Gosto de ver o lado patético disso tudo. Em 1800, James Madison escreveu um artigo lembrando aos americanos que um traço das repúblicas era a “animadversão”. A palavrinha ninguém usa mais, mas seu significado é claro: o discurso duro dos cidadãos sobre os governantes. À época, haviam prendido o deputado Matthew Lyon e uma penca de jornalistas por impropérios contra o presidente John Adams, e Madison percebeu o óbvio: aquilo não terminaria bem. Logo as cadeias estariam cheias de gente boquirrota, presa por “delito de opinião”. Além disso, havia a Primeira Emenda. Duzentos e tantos anos depois, parece que nada aprendemos. Ou enlouquecemos de vez. A internet ampliou infinitamente o padrão de “animadversão” nas democracias. Em vez de entender isso, nos tornamos paranoicos com o dissenso e a “agressividade” do debate público. Como sempre, seletivamente, dado nunca ter ouvido falar de alguém enfurecido com as ofensas ditas pelo seu próprio lado, ao menos no mundo da política. É por aí que vai a The Economist. A crítica toca em tema crucial: o crescimento de formas autoritárias no interior das democracias. O caminho é sempre muito parecido: critérios vagos definindo direitos individuais e oferecendo poder aos agentes do Estado, na expectativa de que eles saberão exatamente o que fazer com isso. Como escutei de um analista, a atual crença europeia de que “é fácil saber o que é verdade”.

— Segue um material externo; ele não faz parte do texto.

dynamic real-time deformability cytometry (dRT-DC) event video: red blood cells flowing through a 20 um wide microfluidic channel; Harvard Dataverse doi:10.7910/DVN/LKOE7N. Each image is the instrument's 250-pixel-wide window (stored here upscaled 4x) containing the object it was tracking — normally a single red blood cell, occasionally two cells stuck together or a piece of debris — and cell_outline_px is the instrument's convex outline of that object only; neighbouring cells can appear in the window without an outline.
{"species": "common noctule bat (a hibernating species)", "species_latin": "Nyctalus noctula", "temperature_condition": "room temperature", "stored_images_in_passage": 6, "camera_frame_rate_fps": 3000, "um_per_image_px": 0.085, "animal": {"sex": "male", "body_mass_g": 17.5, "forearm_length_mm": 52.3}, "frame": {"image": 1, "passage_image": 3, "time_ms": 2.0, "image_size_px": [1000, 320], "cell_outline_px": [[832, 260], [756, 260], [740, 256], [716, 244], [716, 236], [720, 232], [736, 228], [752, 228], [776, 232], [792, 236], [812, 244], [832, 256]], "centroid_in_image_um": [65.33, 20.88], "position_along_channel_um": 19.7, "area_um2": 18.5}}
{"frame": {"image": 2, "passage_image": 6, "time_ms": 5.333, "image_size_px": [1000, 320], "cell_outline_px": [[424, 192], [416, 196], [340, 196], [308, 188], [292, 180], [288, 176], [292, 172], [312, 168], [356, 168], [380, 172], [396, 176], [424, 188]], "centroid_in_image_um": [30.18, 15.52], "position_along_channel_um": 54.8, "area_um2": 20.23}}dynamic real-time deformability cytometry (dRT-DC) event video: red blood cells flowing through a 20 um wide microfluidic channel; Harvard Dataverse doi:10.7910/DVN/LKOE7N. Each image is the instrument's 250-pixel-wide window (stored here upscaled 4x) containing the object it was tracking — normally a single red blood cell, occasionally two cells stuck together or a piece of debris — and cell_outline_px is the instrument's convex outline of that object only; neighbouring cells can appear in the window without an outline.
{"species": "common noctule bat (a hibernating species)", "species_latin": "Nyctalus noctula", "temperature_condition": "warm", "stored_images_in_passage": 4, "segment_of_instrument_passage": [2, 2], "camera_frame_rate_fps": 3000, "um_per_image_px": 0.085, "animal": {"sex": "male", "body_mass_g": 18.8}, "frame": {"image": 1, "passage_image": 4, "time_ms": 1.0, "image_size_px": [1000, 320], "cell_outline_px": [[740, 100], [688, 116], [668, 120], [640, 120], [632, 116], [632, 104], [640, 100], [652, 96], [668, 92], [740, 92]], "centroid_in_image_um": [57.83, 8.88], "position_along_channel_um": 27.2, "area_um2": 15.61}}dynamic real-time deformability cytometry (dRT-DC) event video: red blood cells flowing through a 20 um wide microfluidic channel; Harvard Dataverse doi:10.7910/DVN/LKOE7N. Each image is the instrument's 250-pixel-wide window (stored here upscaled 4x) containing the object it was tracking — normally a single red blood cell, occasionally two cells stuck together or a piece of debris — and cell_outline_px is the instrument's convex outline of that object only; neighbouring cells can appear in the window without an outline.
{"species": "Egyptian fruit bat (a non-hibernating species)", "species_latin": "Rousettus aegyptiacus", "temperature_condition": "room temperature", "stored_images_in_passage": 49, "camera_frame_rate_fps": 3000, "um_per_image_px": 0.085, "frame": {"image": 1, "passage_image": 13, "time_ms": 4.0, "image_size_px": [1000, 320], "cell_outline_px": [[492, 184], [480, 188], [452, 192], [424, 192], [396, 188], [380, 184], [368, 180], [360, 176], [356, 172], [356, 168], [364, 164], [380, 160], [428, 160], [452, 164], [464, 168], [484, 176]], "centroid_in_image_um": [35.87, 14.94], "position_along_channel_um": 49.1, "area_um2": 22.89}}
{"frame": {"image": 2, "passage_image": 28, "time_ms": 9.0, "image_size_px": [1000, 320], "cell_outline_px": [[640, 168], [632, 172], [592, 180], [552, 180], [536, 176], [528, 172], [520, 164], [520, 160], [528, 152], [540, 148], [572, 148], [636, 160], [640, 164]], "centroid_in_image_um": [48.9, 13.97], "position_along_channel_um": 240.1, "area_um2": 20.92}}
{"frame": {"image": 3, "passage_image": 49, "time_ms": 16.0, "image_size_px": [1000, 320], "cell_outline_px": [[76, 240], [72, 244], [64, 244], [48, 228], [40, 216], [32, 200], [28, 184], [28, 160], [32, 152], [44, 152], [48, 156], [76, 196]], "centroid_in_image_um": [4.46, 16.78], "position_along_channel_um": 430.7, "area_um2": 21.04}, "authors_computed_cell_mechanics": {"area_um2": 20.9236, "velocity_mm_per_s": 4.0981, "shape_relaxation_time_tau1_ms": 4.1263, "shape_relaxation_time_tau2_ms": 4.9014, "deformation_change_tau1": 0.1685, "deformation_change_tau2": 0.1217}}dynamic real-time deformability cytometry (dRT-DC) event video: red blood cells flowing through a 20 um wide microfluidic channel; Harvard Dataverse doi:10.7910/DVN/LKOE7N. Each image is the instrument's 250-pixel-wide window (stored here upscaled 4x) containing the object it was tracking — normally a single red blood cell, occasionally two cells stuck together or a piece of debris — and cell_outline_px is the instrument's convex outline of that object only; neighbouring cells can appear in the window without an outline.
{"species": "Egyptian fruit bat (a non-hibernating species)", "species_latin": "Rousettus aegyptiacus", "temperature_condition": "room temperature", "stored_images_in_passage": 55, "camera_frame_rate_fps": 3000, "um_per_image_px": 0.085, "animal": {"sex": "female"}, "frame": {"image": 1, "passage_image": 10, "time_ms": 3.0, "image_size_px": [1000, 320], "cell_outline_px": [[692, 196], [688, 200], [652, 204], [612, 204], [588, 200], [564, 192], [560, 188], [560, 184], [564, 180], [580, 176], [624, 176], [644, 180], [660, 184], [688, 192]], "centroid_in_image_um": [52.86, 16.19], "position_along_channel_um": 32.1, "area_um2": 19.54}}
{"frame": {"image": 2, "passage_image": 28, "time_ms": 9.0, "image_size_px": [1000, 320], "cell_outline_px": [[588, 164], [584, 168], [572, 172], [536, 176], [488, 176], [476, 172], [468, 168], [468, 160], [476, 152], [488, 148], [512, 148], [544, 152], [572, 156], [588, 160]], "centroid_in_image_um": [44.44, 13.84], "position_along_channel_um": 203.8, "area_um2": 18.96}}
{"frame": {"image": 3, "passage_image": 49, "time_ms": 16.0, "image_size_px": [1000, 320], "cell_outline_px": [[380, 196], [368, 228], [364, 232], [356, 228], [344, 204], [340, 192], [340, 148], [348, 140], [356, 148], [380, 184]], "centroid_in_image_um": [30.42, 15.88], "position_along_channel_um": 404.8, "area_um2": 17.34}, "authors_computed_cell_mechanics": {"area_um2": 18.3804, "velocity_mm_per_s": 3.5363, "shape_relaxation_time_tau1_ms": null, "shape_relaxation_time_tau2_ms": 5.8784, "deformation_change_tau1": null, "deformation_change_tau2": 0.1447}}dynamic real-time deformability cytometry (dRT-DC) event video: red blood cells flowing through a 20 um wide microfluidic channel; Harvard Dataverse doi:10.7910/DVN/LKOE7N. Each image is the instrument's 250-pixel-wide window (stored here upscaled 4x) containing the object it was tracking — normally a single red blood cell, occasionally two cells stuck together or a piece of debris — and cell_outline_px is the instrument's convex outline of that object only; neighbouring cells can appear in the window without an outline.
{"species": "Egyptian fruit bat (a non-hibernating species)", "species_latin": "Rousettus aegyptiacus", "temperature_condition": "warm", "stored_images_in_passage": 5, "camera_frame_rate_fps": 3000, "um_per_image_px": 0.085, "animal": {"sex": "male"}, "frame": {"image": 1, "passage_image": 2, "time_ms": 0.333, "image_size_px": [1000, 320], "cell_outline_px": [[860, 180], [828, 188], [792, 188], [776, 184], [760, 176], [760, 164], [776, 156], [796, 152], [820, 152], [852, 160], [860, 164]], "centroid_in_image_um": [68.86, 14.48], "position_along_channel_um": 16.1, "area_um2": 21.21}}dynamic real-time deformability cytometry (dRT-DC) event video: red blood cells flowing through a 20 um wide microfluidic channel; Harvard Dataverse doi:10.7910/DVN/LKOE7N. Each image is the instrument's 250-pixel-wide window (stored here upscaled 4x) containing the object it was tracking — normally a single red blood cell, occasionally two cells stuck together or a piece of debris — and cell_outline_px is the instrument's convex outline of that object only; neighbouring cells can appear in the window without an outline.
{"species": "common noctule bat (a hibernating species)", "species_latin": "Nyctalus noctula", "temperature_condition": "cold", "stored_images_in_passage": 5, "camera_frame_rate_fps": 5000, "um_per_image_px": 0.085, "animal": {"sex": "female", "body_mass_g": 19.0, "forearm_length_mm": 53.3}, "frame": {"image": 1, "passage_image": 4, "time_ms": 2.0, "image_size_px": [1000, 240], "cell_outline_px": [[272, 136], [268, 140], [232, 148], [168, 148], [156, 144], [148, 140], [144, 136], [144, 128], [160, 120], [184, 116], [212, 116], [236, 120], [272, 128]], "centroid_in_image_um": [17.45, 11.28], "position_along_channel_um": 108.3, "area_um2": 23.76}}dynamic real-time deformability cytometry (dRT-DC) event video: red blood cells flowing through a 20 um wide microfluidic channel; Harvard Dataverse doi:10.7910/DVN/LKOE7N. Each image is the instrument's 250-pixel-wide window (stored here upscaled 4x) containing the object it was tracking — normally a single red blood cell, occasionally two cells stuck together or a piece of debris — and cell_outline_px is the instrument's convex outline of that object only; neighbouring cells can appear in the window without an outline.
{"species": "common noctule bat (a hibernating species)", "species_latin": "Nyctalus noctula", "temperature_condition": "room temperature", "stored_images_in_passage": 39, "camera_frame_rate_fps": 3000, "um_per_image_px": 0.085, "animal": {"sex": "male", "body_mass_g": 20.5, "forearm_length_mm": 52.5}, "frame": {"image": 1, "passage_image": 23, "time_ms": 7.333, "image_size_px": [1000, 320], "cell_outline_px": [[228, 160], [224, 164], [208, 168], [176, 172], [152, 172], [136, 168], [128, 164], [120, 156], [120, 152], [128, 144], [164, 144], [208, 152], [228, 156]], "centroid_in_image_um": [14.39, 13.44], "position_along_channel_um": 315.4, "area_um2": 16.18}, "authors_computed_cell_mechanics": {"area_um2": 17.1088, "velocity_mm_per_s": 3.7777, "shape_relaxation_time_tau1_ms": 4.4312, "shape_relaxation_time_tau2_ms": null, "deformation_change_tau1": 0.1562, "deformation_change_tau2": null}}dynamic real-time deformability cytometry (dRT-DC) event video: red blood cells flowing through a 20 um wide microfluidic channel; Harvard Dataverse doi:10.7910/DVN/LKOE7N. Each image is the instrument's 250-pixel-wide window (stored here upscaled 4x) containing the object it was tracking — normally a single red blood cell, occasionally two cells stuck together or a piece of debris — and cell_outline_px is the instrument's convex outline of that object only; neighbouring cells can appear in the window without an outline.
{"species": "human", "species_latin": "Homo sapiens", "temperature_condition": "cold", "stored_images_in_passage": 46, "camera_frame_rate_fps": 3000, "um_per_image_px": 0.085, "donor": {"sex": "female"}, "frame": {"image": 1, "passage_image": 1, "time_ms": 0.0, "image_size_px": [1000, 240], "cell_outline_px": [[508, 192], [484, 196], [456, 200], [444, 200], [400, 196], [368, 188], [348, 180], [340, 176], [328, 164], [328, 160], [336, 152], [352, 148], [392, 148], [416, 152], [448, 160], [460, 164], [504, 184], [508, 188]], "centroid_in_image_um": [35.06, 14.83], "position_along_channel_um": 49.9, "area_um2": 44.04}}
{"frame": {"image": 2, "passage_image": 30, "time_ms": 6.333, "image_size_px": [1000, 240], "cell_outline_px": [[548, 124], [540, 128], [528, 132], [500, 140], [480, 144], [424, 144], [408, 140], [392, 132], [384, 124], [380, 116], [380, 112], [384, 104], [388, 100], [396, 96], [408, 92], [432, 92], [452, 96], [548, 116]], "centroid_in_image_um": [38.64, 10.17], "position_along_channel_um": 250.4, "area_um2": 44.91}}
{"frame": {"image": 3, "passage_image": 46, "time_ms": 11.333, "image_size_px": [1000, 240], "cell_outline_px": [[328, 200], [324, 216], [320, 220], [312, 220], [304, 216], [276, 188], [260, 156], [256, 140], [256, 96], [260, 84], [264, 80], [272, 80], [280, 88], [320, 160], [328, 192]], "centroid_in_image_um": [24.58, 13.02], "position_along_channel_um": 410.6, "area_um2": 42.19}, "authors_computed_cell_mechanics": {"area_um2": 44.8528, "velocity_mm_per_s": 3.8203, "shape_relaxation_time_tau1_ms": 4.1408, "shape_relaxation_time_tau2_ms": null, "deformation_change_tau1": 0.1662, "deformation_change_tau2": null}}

Esse tema sempre me pareceu fascinante. Me faz lembrar de um intelectual francês de primeira grandeza, hoje um pouco esquecido: Jean-François Revel. Revel foi um socialista, até o fim dos anos 1960, mas depois foi revisando suas posições. Nos anos 1970 publicou um livro provocativo, A Tentação Totalitária. Sua grande questão: por que um modelo de sociedade claramente fracassado, além de absurdo, como era o “socialismo real”, conseguia tanto apoio entre os intelectuais? Havia várias respostas, mas uma delas sempre me chamou a atenção: e se houvesse não apenas um desejo de controle, mas também o de viver sob controle? De abrir mão do peso da responsabilidade que vem junto com as liberdades, em favor de uma autoridade que, de um jeito ou de outro, resolverá o problema? Mesmo que isso exija um tipo de poder fora de controle? Sob esse prisma, o liberalismo não seria a regra, mas uma excepcionalidade. Uma construção antinatural, precária. “O normal é a recusa do pluralismo”, provocava Revel, “não a sua aceitação.” À época, essa ideia definia o mundo totalitário. Hoje em dia tudo é um pouco mais suave. Mas o pensamento mágico continua lá.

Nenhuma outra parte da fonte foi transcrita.